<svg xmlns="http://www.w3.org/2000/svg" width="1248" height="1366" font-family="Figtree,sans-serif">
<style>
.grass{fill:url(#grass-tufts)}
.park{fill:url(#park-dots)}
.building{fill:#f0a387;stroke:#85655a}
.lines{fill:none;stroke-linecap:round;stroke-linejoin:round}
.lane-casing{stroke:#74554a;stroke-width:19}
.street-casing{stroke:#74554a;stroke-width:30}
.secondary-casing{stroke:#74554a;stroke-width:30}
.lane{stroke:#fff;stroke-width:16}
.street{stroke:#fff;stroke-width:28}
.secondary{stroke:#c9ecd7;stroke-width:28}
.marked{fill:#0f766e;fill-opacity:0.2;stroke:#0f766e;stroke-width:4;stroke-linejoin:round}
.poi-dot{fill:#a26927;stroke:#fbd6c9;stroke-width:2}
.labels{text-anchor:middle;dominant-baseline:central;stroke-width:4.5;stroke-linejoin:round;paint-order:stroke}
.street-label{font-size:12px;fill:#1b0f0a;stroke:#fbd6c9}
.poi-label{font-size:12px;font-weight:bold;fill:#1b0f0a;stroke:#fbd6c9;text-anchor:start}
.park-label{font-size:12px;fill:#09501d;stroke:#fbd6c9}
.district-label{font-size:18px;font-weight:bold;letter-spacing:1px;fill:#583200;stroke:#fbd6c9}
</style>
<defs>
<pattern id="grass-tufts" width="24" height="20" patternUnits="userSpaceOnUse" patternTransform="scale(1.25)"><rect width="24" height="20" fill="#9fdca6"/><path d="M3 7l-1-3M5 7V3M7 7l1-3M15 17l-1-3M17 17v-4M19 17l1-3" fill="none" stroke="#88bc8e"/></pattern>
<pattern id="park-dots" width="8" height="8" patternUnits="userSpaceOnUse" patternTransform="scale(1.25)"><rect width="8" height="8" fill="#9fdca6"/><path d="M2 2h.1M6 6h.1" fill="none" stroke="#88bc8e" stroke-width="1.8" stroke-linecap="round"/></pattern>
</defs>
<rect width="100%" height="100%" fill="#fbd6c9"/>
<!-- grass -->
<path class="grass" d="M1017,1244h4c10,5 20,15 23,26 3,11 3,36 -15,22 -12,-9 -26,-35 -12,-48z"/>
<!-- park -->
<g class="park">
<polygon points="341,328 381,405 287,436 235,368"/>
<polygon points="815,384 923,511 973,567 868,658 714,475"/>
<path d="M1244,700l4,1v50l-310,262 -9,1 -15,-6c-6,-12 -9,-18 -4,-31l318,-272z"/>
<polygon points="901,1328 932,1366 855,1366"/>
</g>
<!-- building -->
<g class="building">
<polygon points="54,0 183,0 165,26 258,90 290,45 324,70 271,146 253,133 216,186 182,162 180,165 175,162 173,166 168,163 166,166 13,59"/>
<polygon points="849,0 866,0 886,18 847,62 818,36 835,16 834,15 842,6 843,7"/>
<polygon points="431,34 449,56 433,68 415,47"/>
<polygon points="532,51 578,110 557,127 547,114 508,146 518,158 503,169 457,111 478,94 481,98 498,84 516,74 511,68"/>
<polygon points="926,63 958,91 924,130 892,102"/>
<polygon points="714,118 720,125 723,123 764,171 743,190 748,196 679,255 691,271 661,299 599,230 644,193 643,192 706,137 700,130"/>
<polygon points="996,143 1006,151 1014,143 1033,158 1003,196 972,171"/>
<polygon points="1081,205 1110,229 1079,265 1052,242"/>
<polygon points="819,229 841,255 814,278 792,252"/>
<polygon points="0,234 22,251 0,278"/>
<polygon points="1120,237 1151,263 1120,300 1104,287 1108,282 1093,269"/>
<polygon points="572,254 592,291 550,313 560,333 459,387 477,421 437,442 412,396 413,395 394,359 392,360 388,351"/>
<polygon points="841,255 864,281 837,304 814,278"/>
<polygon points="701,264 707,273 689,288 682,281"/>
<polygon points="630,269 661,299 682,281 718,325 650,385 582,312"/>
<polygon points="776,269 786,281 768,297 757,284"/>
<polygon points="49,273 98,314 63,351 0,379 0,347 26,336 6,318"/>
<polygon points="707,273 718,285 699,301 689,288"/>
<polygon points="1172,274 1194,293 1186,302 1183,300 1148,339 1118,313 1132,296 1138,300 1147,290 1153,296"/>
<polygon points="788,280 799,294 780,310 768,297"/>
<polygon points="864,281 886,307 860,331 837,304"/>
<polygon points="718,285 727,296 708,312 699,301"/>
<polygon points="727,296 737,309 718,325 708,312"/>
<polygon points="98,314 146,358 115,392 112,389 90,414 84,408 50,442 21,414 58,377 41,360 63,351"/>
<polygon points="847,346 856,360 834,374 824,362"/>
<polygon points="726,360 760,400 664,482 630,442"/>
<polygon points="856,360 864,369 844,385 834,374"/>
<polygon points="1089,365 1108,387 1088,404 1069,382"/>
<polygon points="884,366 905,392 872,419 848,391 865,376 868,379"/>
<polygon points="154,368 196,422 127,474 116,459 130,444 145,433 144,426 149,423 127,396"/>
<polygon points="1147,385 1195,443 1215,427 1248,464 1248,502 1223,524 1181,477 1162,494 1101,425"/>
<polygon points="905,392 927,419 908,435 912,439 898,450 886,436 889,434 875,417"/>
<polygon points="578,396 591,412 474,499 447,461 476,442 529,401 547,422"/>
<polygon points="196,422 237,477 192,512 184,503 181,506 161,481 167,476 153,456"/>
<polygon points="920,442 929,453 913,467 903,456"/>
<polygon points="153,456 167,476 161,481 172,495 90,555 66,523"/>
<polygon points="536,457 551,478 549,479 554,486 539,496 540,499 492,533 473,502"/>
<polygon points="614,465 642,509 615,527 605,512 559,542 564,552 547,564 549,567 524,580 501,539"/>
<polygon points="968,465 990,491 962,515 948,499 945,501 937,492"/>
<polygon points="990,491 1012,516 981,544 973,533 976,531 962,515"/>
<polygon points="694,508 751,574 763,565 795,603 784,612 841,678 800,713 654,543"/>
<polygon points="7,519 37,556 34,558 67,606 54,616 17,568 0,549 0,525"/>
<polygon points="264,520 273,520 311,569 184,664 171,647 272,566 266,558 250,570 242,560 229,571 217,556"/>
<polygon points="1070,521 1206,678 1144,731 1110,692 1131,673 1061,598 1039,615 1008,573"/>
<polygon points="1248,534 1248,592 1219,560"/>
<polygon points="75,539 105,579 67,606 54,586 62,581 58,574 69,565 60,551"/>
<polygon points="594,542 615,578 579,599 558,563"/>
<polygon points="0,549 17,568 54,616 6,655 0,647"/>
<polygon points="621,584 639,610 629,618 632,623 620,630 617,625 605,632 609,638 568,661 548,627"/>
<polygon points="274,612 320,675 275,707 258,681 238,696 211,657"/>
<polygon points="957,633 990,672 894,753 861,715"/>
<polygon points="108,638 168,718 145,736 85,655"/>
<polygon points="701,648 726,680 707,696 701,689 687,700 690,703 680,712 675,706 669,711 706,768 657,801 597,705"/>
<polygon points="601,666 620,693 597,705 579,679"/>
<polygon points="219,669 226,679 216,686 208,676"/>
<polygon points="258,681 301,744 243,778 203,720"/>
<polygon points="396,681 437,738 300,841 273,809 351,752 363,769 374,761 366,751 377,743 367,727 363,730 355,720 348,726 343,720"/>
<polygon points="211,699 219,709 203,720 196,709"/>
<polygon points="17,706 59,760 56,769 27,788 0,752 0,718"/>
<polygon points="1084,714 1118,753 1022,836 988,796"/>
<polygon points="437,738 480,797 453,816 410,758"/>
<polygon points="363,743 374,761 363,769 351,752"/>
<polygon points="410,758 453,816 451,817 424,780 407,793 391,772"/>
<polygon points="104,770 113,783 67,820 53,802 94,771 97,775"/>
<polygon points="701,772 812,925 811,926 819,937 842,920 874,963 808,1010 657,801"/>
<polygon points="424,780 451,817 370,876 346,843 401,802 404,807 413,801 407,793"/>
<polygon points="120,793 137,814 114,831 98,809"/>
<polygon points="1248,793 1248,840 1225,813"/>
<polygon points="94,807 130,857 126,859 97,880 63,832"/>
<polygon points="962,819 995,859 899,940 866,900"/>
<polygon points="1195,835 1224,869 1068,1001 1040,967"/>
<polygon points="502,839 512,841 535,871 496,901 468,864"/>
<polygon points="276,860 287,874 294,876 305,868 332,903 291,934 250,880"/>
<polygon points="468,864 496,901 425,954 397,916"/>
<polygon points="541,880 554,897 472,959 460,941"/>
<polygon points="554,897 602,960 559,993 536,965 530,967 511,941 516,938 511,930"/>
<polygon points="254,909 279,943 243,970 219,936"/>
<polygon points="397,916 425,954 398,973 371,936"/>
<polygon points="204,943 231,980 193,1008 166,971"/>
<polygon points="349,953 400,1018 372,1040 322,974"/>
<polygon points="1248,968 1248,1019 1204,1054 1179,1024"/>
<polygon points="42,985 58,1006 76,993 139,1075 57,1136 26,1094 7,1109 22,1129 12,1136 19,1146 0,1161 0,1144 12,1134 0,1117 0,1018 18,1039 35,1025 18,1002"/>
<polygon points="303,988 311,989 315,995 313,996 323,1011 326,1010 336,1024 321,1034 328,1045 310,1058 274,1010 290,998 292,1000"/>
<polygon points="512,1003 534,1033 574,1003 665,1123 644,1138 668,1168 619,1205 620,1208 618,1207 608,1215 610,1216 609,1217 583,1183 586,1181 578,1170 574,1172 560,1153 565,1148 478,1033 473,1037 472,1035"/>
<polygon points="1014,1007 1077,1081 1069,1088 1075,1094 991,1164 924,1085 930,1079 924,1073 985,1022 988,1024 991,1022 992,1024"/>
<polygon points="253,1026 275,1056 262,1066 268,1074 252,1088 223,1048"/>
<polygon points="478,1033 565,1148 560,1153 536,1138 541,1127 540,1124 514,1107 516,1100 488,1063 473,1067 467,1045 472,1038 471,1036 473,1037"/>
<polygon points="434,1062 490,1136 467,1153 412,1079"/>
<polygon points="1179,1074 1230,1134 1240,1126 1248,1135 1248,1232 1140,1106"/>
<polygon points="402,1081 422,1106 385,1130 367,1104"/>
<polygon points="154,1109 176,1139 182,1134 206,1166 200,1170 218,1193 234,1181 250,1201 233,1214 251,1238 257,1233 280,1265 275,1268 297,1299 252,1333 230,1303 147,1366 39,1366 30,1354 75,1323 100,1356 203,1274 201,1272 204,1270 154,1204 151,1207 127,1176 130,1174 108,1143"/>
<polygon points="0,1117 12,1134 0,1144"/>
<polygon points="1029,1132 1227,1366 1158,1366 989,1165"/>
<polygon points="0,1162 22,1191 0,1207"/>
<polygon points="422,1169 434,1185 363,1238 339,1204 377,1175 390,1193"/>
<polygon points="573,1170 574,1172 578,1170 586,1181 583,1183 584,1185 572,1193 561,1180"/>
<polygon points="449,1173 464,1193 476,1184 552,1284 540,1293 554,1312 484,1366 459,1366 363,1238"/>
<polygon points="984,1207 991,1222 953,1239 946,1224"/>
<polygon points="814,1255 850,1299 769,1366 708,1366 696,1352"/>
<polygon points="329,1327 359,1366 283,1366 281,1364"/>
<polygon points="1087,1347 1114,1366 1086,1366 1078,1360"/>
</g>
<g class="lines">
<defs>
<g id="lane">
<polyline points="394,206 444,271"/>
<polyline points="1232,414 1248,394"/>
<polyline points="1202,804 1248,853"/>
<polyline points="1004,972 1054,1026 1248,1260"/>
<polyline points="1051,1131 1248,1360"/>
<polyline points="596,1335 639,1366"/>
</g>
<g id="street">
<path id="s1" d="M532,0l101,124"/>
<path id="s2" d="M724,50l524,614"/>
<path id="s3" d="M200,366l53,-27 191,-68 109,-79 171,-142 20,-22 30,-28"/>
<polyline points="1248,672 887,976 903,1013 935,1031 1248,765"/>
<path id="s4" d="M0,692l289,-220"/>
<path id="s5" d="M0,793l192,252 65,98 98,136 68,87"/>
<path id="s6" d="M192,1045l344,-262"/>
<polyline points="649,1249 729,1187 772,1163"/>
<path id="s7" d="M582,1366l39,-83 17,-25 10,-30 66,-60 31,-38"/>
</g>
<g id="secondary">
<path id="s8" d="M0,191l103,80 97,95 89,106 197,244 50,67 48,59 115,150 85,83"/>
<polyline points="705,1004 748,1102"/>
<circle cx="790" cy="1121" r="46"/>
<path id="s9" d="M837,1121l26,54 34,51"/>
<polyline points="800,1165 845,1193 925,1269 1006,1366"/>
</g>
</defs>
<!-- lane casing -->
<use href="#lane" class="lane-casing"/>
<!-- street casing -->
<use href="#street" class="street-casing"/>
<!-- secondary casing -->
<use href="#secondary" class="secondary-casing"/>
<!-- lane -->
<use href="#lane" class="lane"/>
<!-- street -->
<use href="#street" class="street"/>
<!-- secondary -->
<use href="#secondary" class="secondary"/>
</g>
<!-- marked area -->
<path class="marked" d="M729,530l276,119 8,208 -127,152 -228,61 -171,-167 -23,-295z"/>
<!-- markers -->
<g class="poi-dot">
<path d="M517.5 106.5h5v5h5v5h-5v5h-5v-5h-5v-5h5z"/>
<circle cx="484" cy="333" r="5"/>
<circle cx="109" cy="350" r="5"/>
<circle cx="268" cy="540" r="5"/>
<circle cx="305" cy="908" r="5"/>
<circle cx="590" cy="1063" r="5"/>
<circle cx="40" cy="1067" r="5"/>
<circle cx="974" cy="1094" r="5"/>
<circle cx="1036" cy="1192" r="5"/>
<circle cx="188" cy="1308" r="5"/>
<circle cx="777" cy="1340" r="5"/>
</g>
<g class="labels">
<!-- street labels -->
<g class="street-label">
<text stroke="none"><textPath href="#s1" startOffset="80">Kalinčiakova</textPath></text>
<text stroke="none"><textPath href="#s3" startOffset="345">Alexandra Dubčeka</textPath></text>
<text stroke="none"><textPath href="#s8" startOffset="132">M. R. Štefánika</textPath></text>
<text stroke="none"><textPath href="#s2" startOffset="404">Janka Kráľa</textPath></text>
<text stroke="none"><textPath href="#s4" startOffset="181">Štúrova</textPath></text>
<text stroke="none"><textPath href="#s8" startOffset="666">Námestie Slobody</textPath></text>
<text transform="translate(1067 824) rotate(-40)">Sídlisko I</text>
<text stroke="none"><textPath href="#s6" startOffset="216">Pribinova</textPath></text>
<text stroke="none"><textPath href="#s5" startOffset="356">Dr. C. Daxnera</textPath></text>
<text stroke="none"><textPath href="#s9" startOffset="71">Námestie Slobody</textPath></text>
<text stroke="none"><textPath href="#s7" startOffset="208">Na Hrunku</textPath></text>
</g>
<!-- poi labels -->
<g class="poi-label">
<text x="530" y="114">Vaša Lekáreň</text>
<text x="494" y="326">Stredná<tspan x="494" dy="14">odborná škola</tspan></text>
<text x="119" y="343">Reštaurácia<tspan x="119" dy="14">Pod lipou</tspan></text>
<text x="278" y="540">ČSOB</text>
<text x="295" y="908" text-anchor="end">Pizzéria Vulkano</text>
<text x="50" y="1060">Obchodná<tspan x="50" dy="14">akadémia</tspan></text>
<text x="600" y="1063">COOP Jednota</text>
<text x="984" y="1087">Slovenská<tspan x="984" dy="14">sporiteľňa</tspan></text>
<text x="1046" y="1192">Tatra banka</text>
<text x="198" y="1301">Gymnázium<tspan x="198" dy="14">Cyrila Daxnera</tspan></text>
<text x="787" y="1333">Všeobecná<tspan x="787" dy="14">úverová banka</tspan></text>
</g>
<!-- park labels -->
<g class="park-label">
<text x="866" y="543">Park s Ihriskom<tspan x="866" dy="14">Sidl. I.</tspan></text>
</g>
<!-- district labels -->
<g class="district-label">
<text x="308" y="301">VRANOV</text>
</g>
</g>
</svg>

--

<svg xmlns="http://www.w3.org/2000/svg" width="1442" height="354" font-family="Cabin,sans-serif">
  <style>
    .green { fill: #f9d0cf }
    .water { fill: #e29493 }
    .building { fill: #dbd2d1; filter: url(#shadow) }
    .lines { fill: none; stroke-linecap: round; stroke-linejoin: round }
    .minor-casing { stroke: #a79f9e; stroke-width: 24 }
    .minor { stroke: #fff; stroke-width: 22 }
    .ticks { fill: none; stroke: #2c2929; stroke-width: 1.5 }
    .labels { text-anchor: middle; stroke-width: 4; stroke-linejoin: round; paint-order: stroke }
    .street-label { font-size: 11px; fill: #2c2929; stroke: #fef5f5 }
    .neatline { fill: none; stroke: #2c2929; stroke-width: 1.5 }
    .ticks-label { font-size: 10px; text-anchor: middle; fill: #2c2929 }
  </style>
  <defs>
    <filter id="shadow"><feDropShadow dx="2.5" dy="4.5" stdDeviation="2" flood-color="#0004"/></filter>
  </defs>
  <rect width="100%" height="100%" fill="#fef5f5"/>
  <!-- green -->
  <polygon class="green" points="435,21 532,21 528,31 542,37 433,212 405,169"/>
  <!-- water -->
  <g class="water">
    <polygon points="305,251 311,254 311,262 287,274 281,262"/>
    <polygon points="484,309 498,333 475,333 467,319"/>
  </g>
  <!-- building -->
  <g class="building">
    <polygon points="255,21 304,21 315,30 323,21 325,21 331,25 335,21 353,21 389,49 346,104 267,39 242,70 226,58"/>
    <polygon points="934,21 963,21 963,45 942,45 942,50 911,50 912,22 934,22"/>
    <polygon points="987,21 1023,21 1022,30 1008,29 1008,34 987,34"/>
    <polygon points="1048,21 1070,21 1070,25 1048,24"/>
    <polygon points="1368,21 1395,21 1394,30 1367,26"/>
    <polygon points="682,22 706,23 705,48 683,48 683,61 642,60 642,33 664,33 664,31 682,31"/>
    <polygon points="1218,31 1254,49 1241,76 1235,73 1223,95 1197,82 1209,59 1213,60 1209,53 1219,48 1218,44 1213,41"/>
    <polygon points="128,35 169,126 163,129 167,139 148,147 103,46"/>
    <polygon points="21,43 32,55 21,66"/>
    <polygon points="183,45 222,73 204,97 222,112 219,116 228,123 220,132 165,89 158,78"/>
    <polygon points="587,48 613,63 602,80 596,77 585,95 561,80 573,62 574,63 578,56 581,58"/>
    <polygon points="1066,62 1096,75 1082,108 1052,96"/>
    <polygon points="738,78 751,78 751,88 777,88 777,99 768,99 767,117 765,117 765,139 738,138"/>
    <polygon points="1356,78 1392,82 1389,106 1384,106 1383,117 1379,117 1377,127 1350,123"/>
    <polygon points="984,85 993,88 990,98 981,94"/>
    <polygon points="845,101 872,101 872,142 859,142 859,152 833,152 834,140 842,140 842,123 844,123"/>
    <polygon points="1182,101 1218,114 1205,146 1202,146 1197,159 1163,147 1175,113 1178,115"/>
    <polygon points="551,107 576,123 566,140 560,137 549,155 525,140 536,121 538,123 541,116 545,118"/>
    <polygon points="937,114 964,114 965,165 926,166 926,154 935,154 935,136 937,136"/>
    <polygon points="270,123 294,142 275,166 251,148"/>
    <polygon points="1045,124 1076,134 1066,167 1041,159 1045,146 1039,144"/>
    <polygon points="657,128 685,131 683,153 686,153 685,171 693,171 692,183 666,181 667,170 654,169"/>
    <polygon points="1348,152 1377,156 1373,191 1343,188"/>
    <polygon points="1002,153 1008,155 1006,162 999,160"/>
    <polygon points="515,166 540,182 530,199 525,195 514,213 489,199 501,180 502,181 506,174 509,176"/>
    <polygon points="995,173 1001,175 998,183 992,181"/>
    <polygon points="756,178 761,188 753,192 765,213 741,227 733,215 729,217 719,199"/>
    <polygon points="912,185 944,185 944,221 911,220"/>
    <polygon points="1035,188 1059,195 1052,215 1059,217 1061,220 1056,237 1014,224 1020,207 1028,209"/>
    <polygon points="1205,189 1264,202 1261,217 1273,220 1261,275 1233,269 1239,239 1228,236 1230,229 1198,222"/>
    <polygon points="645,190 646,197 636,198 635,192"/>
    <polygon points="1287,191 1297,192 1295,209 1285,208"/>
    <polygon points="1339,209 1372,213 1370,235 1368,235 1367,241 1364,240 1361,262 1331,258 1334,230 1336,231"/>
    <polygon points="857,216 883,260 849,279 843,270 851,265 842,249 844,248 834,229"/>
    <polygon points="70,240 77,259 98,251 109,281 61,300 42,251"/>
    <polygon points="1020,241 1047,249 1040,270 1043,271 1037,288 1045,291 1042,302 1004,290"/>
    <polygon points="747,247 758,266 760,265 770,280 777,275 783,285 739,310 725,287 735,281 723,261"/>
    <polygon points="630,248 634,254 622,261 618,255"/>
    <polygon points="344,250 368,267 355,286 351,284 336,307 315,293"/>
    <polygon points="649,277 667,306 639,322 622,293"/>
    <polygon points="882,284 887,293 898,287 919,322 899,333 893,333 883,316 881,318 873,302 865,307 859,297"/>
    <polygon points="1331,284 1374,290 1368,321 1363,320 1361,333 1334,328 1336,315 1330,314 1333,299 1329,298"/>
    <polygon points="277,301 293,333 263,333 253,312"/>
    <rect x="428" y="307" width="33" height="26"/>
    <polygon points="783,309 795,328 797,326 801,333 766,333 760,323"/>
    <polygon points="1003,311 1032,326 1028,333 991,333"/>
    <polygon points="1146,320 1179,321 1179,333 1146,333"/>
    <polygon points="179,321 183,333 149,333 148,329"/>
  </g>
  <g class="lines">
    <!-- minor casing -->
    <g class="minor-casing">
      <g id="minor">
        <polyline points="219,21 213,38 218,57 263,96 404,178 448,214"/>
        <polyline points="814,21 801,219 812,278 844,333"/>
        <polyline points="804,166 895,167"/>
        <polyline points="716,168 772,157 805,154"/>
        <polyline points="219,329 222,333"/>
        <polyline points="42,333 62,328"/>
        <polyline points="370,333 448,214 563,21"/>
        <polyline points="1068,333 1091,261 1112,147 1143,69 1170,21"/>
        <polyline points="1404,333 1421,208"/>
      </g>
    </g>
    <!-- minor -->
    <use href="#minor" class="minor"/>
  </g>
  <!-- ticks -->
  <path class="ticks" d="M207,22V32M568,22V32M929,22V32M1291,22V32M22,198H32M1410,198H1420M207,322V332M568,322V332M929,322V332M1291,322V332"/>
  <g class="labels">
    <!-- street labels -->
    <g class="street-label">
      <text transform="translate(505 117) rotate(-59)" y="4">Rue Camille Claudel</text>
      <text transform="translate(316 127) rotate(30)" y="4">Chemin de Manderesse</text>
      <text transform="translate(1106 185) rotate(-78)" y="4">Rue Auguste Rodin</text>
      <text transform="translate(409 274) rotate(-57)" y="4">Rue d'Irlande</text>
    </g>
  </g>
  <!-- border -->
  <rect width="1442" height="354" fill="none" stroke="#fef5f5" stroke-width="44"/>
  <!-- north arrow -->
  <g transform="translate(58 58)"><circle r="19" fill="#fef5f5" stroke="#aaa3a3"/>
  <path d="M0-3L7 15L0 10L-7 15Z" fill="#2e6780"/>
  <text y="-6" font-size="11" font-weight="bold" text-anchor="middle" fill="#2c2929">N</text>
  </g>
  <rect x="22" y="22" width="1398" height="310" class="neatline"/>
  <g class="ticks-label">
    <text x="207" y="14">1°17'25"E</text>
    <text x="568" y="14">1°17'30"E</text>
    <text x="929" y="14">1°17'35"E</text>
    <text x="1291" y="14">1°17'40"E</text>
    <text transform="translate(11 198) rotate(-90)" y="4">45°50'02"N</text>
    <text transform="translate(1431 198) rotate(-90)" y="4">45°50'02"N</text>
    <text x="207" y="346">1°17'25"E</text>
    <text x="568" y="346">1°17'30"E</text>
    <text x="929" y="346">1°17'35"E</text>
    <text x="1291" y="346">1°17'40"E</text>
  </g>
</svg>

Problem: From the data above, copy each line that has the string "lines".

Reply to the exercise:
.lines{fill:none;stroke-linecap:round;stroke-linejoin:round}
<g class="lines">
    .lines { fill: none; stroke-linecap: round; stroke-linejoin: round }
  <g class="lines">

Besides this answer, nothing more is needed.